I manage to do the full distance for my half-arsed Ironman, 1900 metres. E.g. 38 lengths. 

Next we trek back across the Olympic Park to find a greasy spoon breakfast, then after we get delayed back at the hotel we head off to find the Adidas shop on Oxford Street which was apparently the only place you could buy Team GB Winter Olympics kit. Not any more. What little they had has all gone.

The selling of GB kit for both the 2012 and 2104 Olympics has been appalling and has lost them a lot of potential sales.

Short of time now, we decide we haven’t got time to be cultural and take in a museum as we had considered. Theatre was another possibly but L suggests a cinema on Leicester Square instead.

The cinema on Leicester Square, an Odeon, is charging £26 a ticket. Is that for the gold plated seats? Instead we head half a mile across town where the Covent Garden branch is charging half that.

Spike Jonze’s new film Her takes place sometime in the future and we find Theodore Twombly (Joaquin Phoenix) living in a world where technology has finally taken precedent over human interaction. A whole where people spend more time talking to their computers than they do to each other. Of course this has already happened for some.

Indeed Theodore’s job is to write personal letters for people because presumably they are no longer capable of doing so themselves. Theodore is a bit of a sad case who is going through a divorce because somehow he has managed to let the gorgeous Catherine (Rooney Mara) slip through his fingers. He does manage to get himself a hot date but then turns down the girl’s sexual advances. Now he fills his time playing computer games (pretty cool ones) and not much else.

Eventually he finds solace in someone who understands him, cares about him, flatters him and is much more considerate than real people are. It’s also got a sexy voice and names itself Samantha. This is his new OS. Now we all know that computers can take over your life but this is probably especially true if they sound like Scarlett Johansson.

Anyhow Theodore and sultry Samantha ‘fall in love’ in a world where a guy having virtual sex with his OS is absolutely normal. In fact, even when they double date with another real couple no one bats an eyelid.

This I guess is the film’s take on modern society but the problem is rather than being a ‘yeah this is the one’ sort of relationship it turned out to be like any other typical bland romance that any sane person would want no part of. Their conversations together really are banal.

More interesting for me was the interaction between Theodore and his neighbour/friend-without-benefits Amy (Amy Adams) who is married to another. Will Theodore cheat on his OS behind her back? Sadly Theodore isn’t that exciting.

Of course, we all also know that sometimes computers can let you down. One day Theodore learns just how well his OS can multitask when he finds out that Samantha can have virtual sex with hundreds of smart phone users simultaneously. Then she dumps him! In fact she dumps everyone.
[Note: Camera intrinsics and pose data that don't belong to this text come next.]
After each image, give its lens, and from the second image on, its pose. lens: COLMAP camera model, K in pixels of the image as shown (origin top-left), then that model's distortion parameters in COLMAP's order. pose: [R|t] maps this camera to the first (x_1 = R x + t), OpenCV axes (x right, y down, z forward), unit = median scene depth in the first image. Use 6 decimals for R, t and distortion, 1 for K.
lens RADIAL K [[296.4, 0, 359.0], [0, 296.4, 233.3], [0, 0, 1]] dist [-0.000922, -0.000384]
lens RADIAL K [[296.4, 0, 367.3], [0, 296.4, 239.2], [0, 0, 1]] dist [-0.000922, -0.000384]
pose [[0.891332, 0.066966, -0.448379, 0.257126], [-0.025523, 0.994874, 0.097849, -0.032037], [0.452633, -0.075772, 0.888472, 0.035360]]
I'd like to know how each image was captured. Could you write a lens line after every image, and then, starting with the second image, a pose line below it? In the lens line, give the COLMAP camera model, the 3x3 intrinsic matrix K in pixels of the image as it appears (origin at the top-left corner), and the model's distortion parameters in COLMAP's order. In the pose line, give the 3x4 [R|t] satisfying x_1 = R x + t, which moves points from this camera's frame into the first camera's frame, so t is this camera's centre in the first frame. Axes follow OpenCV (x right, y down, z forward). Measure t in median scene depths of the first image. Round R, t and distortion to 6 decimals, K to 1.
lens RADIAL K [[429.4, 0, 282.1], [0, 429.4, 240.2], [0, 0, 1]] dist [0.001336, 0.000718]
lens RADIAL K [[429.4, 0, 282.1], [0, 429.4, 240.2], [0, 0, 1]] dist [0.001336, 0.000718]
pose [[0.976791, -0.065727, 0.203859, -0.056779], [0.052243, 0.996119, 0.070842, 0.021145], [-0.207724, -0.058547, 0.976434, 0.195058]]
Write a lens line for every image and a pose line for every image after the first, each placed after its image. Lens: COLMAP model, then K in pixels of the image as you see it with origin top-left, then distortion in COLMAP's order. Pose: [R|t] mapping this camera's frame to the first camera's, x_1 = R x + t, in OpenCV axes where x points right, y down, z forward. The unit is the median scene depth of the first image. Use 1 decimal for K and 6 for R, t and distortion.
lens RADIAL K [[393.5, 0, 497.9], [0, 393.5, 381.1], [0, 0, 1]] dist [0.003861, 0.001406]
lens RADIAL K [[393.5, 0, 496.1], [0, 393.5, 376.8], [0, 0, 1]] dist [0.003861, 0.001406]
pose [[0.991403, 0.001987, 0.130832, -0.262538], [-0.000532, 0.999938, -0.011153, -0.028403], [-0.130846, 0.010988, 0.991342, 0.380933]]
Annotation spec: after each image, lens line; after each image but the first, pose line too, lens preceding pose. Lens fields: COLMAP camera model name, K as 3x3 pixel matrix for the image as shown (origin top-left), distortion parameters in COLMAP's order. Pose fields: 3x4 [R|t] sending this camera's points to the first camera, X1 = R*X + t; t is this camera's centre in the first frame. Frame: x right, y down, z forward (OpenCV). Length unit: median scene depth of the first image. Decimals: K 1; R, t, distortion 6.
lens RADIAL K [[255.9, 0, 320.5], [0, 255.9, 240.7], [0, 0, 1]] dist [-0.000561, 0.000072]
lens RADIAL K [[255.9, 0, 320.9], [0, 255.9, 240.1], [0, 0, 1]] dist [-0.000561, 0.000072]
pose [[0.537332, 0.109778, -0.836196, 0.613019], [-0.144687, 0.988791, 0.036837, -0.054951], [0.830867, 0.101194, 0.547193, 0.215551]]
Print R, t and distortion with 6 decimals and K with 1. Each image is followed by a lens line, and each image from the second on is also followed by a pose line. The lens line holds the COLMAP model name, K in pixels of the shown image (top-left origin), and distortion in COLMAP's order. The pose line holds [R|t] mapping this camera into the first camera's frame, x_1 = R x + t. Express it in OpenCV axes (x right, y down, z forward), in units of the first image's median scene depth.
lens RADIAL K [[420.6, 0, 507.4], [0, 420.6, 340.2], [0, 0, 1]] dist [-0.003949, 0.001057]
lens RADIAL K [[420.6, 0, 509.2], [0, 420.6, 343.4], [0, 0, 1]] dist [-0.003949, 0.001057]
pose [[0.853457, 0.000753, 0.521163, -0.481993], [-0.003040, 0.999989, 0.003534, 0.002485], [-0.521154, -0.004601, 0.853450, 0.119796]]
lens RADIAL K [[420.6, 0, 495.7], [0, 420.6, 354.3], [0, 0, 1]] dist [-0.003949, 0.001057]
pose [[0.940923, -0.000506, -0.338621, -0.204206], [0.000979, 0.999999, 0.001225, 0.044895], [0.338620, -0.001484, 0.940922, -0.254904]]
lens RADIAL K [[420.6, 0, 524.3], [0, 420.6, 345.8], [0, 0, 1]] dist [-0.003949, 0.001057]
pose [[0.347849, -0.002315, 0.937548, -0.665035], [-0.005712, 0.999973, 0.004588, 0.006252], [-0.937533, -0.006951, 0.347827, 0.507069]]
I’m not sure if we’re supposed to be sad when this happens but I just thought, right then, it’s Amy time and that’s how the film ends. Sort of. We don’t really know. Do they jump off that building together or do they jump each other. Hopefully the latter, even in this futurist world surely the Billy Crystal rule that men and women can’t be friends still applies.

The film has some nice ideas but the overall premise is a bit thin and gets stretched thinner throughout the two hours, meaning there are quite a lot of dead patches in the film.

Generally though I liked it and the technology shown was all well founded, which is a rarity in a film. Everything that the portrayed is worryingly possible...

Afterwards with the centre of London being standing room only we get a tube out to a more remote spot. Anywhere will do really. Sticking a pin randomly in the tube map we end up at Bethnal Green where we frequent a half decent Italian restaurant, La Forchetta, and find a good pub too. One that bizarrely sells Old Peculiar.